# [PROBLEMS AND TASKS]
• A. From the passage on editing, list every kind of flaw that the writer says she will see in a manuscript.
• B. According to the passage on editing, why will the writer never approve "which" in place of "that" in any edit she does? Answer in one to three sentences.
• C. Pick up the passage on editing after its final sentence and carry it forward.

# [TEXT BLOCK]
I am a good editor. I know my stuff. If there is a grammar mistake, a typo, a plothole, a well-written but totally unnecessary infodump, a confused POV, I will see it. I will not spare you. It’s all about the story; a writer’s ego has no place in that. I encourage debate, and if an author argues with me, I will often give way. It is my belief that constructive criticism makes us think, and thinking is always a good thing, even if it makes the writer a little pissy. The author might see my point, or see her own point from a different angle. In the end, the story wins, and that’s the true goal.

One of the things I always tell my writers is that we write for those who are going to notice, not the readers who won’t. My own bête noire, the confusion of that and which, is actually a usage in flux, and has been for…ever. Though the rule never changes, the usage does. Currently, though the British English rule is the same as the American English rule, Brits use which almost exclusively in restrictive and non-restrictive clauses. (That and Which blog post.) It has been so in American English, and is actually making its way back into usage. I, however, will never okay that in any edit I do. It grates to the point of being able to spoil an otherwise good story for me, if used too often; and thus my contention–write for those who will notice.

Imagine my surprise when my editor at Lyrical (the fabulous Penny Jo Barber) pointed out to me that I was breaking my own rule.

Moving to the desk, she clicked at the keyboard until the article she needed popped up on the screen.

# [PROVIDED RECORDS]
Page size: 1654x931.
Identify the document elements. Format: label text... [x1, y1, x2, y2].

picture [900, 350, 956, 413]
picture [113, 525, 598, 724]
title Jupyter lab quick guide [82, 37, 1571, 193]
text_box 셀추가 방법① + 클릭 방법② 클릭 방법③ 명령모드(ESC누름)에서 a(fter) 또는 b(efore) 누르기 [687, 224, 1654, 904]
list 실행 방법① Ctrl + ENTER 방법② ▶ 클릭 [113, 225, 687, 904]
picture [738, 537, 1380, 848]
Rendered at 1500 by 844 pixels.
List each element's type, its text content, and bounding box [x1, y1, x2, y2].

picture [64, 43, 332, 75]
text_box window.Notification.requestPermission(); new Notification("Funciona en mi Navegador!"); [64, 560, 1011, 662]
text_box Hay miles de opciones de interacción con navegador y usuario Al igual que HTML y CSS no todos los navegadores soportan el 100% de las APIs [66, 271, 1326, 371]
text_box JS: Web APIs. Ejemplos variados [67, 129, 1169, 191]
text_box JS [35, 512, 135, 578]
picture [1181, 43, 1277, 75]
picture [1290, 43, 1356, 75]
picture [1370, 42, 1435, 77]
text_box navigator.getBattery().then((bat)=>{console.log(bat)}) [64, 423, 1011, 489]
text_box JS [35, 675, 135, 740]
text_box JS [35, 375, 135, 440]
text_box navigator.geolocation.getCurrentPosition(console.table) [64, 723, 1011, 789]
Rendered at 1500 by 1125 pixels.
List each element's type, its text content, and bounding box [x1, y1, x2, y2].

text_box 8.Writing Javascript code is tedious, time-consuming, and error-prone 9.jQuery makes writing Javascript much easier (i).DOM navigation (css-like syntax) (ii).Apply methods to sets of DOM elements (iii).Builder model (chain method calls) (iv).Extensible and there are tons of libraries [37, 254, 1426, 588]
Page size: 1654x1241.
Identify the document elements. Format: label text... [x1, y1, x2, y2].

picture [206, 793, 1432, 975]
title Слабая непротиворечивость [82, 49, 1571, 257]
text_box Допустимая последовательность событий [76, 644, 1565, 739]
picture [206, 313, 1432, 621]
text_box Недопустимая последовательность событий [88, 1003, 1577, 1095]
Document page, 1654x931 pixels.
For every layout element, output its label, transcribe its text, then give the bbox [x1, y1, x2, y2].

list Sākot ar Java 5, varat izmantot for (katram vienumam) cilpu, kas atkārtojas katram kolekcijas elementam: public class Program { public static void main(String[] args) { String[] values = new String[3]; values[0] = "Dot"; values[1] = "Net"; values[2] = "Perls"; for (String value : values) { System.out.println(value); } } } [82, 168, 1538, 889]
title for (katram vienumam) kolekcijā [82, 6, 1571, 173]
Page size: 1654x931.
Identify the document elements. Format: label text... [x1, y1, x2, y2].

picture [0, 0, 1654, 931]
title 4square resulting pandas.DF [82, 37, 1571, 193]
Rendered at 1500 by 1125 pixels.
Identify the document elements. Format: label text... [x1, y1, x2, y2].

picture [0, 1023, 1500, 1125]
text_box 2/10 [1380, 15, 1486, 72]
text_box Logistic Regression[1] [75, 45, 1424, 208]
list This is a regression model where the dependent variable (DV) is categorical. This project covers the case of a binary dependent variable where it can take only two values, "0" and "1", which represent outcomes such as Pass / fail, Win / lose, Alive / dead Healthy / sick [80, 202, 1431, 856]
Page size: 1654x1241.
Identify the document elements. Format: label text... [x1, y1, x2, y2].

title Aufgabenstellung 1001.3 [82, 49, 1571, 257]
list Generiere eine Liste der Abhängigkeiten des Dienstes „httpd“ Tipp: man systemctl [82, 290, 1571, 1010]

# [RESPONSES FOR EACH TASK]
• A.
- A grammar mistake
- A typo
- A plothole
- A well-written but totally unnecessary infodump
- A confused POV

• B. If it is used too often, it grates on her enough to spoil an otherwise good story. That is why she holds that writers should write for the readers who will notice, not for those who won't.

• C.
The rule, as I know it, says that the comma acts as a transition, an invisible “and then.” It’s how I learned it, how I’ve always written it, totally oblivious to the fact that for some, it’s as grating as that and which confusion is to me. Why? Because it is grammatically incorrect. The ING in moving is a continuous motion, and can’t be done while clicking at a keyboard. The way I’ve always done it is one of those new–in that it’s not new at all–usages that goes against an established rule.

Whether I agree or not, I’ll never do again, because for those who notice, like my editor, it can spoil the story. Instead, I’ll write something like:

She moved to the desk, clicked at the keyboard. The article she needed popped up onto the screen.

Whichever way it’s written, the reader gets the idea. The second way is not going to make those who would have noticed cringe. I could have argued, as I encourage my authors to do. I could have cited usage in flux. But why? I agree, completely. This is why even editors need editors. We might turn in cleaner copy, but we will always need that authoritative eye reminding us that we don’t know everything.

PS: There is a “cheat” to know whether your ING works or not. If you can insert “while” to the beginning of the sentence and it still makes sense, it works. If not, it doesn’t.

frex: Sipping the hot tea, she breathed in the fragrant steam. Correct!

          Sliding down the hillside, she got up, brushed herself off, and hurried on. Wrong!

Thank you, Penny!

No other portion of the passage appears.